ANTARA FOTO/WAHYU PUTRO A

Petugas teller menghitung pecahan uang dolar AS di Kantor Pusat Bank Mandiri, Kamis (28/6). Data kurs referensi Jakarta Interbank Spot Dollar Rate (Jisdor) Bank Indonesia menunjukkan, nilai tukar rupiah melemah ke posisi Rp14.271 per dolar AS atau yang terlemah sejak tiga tahun terakhir akibat sentimen market maupun faktor yang sifatnya fundamental.

Nilai tukar rupiah melemah ke Rp 14.271 per dollar AS dan indeks harga saham ditutup pada angka 5.683, kemarin. Memperbaiki transaksi berjalan jadi keharusan.

Nilai tukar rupiah, Kamis (28/6/2018), menurut Jakarta Interbank Spot Dollar Rate, bukan yang terendah dalam lima tahun terakhir. Pada 29 September 2015, nilai tukar rupiah
Rp 14.728.

Sepanjang tahun ini, nilai tukar rupiah sempat melemah ke Rp 14.205 pada 24 Mei. Rupiah kemudian menguat ketika Bank Indonesia (BI) menaikkan suku bunga acuannya sebesar 25 basis poin menjadi 4,75 pada 30 Mei 2018.

Pemerintah kerap menyebut pelemahan rupiah disebabkan faktor eksternal. Faktor yang dimaksud adalah kebijakan bank sentral Amerika Serikat (AS) yang menaikkan suku bunga acuan untuk meredam pertumbuhan terlalu cepat ekonomi dalam negeri. Faktor lain, kebijakan Presiden AS Donald Trump menaikkan tarif impor dan membatasi investasi China di AS.

Dua hal tersebut menyebabkan pelemahan mata uang negara-negara dengan ekonomi bertumbuh serta memengaruhi pasar keuangan karena kekhawatiran akan terjadi perang dagang antara AS dengan China dan Uni Eropa.

Selain itu, rupiah juga mendapat tekanan dari pelemahan renmimbi. Kebijakan perdagangan AS terhadap China menyebabkan Bank Sentral China berencana melonggarkan giro wajib minimum 17 bank pemerintah dan umum.

ANTARA FOTO/WAHYU PUTRO A

Petugas teller menghitung pecahan uang rupiah di Kantor Pusat Bank Mandiri, Kamis (28/6). Data kurs referensi Jakarta Interbank Spot Dollar Rate (Jisdor) Bank Indonesia menunjukkan, nilai tukar rupiah melemah ke posisi Rp14.271 per dolar AS atau yang terlemah sejak tiga tahun terakhir akibat sentimen market maupun faktor yang sifatnya fundamental.
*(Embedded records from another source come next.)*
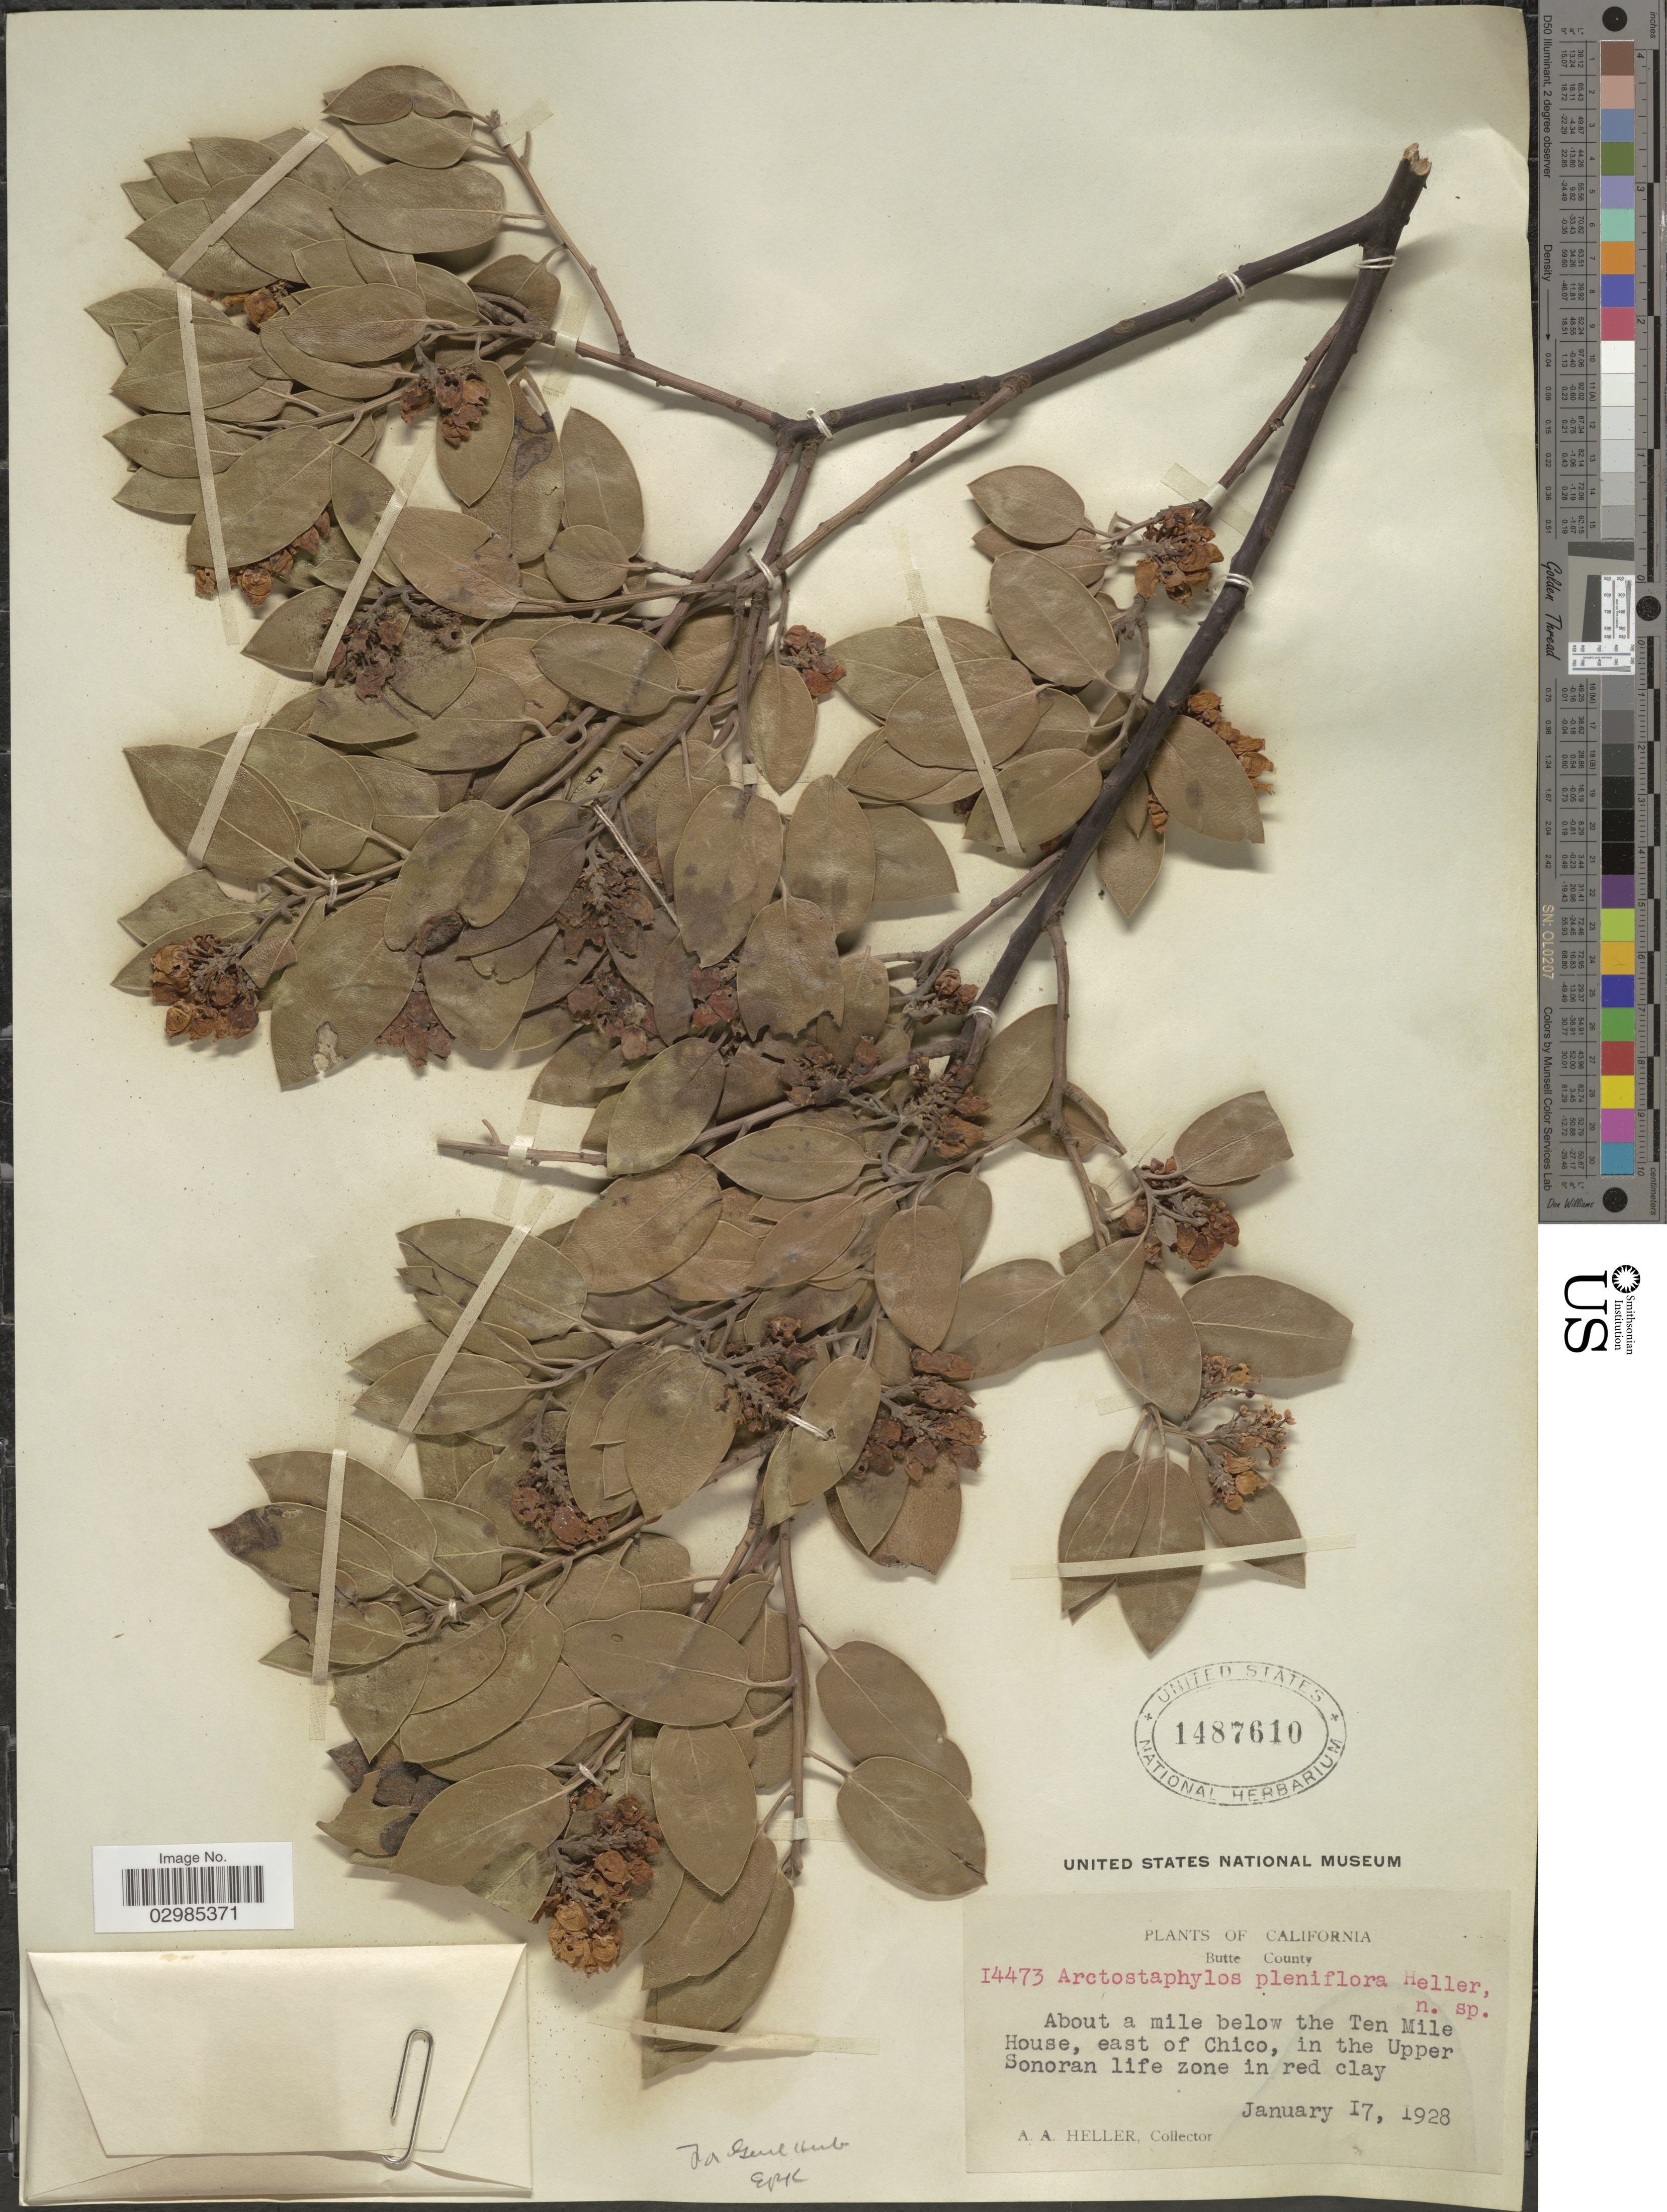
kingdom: Plantae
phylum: Tracheophyta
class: Magnoliopsida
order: Ericales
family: Ericaceae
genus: Arctostaphylos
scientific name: Arctostaphylos cratericola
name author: (Donn. Sm.) Donn. Sm.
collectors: A. A. Heller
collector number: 14473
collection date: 1928-01-17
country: United States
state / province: California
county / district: Butte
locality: Butte County. About a mile below the Ten Mile House, east of Chico, in the Upper Sonoran life zone.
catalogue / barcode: US 1487610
Meskipun pejabat BI menyebutkan dampak pelemahan renmimbi bersifat sementara (Kompas, 27/6/2018), kita tahu saat ini terjadi transisi mendasar ekonomi. Gejolak pasar keuangan dan risiko perang dagang perlu diantisipasi saksama dampaknya untuk jangka pendek dan menengah pada perekonomian Indonesia.

Persoalan gejolak nilai tukar rupiah tidak akan selesai jika kita tak menyelesaikan masalah mendasar, yaitu defisit neraca transaksi berjalan. Defisit transaksi berjalan terjadi sejak awal 2012 dan menyebabkan nilai tukar terus melemah. Tahun ini defisit diperkirakan 2,1-2,3 persen dari produk domestik bruto, sementara tahun lalu 1,7 persen. Pelemahan rupiah akan meningkatkan risiko naiknya defisit transaksi berjalan.

Transaksi berjalan menggambarkan jumlah pasokan serta permintaan valuta asing dalam perdagangan internasional barang dan jasa. Apabila transaksi berjalan defisit, suatu negara memerlukan aliran finansial untuk menutup defisit tersebut. Faktor fundamental ini menjadi salah satu pertimbangan investor keuangan selain kemampuan mengendalikan inflasi.

Defisit transaksi berjalan Indonesia bersifat struktural, terlihat, antara lain, dari besarnya ketergantungan pada ekspor komoditas dan hasil tambang.

Kita memiliki potensi memperbaiki secara struktural transaksi berjalan dengan, antara lain, terus meningkatkan keragaman dan kualitas ekspor serta menarik investasi asing langsung. Perwujudannya memerlukan kebijakan dan strategi jangka menengah dan panjang yang jelas serta kepemimpinan yang konsisten melaksanakan kebijakan itu.

Untuk meredam gejolak nilai tukar dalam jangka pendek, harapan ada pada BI dengan menaikkan suku bunga acuan walau berisiko menaikkan suku bunga kredit perbankan.